Source text:
---

Electrical energy past and future

Almost everyone wants to charge their car when they get home from work.
When there is little solar energy, Maybe we can mandate nightshift hours as a remedy.

 

I see no need to burn that bridge this long before we get anywhere near to reaching it. The existing grid can handle very much more nighttime charging before it becomes an issue. Then, when shifting supply and demand make that an issue, TOU pricing can push demand around the clock as appropriate.

The hydro (still the primary source in my region) and wind have little to no correlation to daylight. Diurnal leveling of the hydro would even be less destructive to the fish spawning and riverbanks than the existing unnatural fluctuations. Hydro pumped storage -- off the rivers and away from the fish habitat -- could also do the same function expected from the upcoming batteries.

 

Actually it is pretty easy:

• sell farm equipment that is electrically powered
• provide local plug services from wind turbines

The farmers in my family would replace fossil fueled equipment in a heart-beat and sell the excess as a second crop. Rural electrification would have a strong reason to upgraded and include redundant grid access.

Bob Wilson

 

The farm equipment in my family runs at a very low annual duty cycle, but when put to use is run fairly hard. It seems that during the rollout phase where good batteries are expensive, they should first be put to applications with a much more steady annual usage pattern, such as commuter car(pool)s and transit buses. Put off the seasonal and intermittent use items until later.

Encouraging farmers to put up turbines and solar equipment to feed the local grids is a separate matter. Dad's barn roofs are not well oriented, but the machine shed roof is almost perfect, and is vastly larger than needed to power the farm itself. And it suffers much less tree and winter cloud interference than my Puget Sound home. I've been eyeballing it for several years, but between lack of incentives there and increasing elder care issues, that PV project is low on the priority list.

 

A car, no matter the fuel, is many times more convenient than a horse. Many still believe plug ins are less convenient than an ICE only car at this point. I hope for faster adoption, but don't expect it.

This is when wind tends to pick up.

Electric source aside, the time most plug ins will start charging is the time most air conditioners will be going off. Balancing the load on the grid to some degree.

We have an electric snow blower that works well for most snowfalls here, without the bother of ICE maintenance. it is corded, but then again, some of the largest mining equipment is too.

For livestock farms and feed lots, bio-methane for generators is also another option.

---

Information provided:
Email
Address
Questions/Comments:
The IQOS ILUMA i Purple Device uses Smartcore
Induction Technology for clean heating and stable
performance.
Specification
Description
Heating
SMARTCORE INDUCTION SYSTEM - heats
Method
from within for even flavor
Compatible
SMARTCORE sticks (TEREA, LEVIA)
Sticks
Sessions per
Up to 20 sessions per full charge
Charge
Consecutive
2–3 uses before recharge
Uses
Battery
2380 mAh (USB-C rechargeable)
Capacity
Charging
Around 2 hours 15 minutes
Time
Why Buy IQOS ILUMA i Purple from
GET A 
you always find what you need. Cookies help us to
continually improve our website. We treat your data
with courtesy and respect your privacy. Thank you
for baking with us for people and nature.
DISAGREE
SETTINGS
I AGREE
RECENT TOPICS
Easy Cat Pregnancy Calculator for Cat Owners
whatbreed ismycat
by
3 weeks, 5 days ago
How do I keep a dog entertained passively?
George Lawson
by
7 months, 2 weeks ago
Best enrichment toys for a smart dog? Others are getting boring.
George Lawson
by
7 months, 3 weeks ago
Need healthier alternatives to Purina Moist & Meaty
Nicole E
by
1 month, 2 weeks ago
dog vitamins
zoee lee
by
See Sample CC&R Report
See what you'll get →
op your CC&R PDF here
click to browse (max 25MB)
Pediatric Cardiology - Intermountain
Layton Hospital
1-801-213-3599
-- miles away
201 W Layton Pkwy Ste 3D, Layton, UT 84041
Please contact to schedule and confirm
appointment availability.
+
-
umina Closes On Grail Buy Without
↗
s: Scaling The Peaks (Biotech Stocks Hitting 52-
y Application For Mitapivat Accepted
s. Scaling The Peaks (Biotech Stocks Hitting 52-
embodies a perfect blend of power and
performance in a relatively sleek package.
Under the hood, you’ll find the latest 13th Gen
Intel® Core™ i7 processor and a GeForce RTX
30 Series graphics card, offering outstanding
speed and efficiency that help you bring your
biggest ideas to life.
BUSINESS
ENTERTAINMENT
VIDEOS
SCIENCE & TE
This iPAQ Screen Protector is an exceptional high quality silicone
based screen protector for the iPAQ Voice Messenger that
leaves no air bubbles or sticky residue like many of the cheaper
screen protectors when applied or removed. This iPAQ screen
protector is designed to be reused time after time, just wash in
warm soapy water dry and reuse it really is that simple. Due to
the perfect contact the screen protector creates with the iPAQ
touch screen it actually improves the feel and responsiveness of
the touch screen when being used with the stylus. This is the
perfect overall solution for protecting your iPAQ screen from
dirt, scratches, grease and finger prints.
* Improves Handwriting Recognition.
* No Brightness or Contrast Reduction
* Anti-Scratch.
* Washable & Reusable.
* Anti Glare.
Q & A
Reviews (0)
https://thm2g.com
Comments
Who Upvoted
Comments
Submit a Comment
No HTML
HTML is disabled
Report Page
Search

---

What is expected: Can you write out the electrical energy text from "Encouraging farmers to" to "to pick up." again, with "machine shed" swapped for "tractor shed"?

Task solution:
Encouraging farmers to put up turbines and solar equipment to feed the local grids is a separate matter. Dad's barn roofs are not well oriented, but the tractor shed roof is almost perfect, and is vastly larger than needed to power the farm itself. And it suffers much less tree and winter cloud interference than my Puget Sound home. I've been eyeballing it for several years, but between lack of incentives there and increasing elder care issues, that PV project is low on the priority list.

 

A car, no matter the fuel, is many times more convenient than a horse. Many still believe plug ins are less convenient than an ICE only car at this point. I hope for faster adoption, but don't expect it.

This is when wind tends to pick up.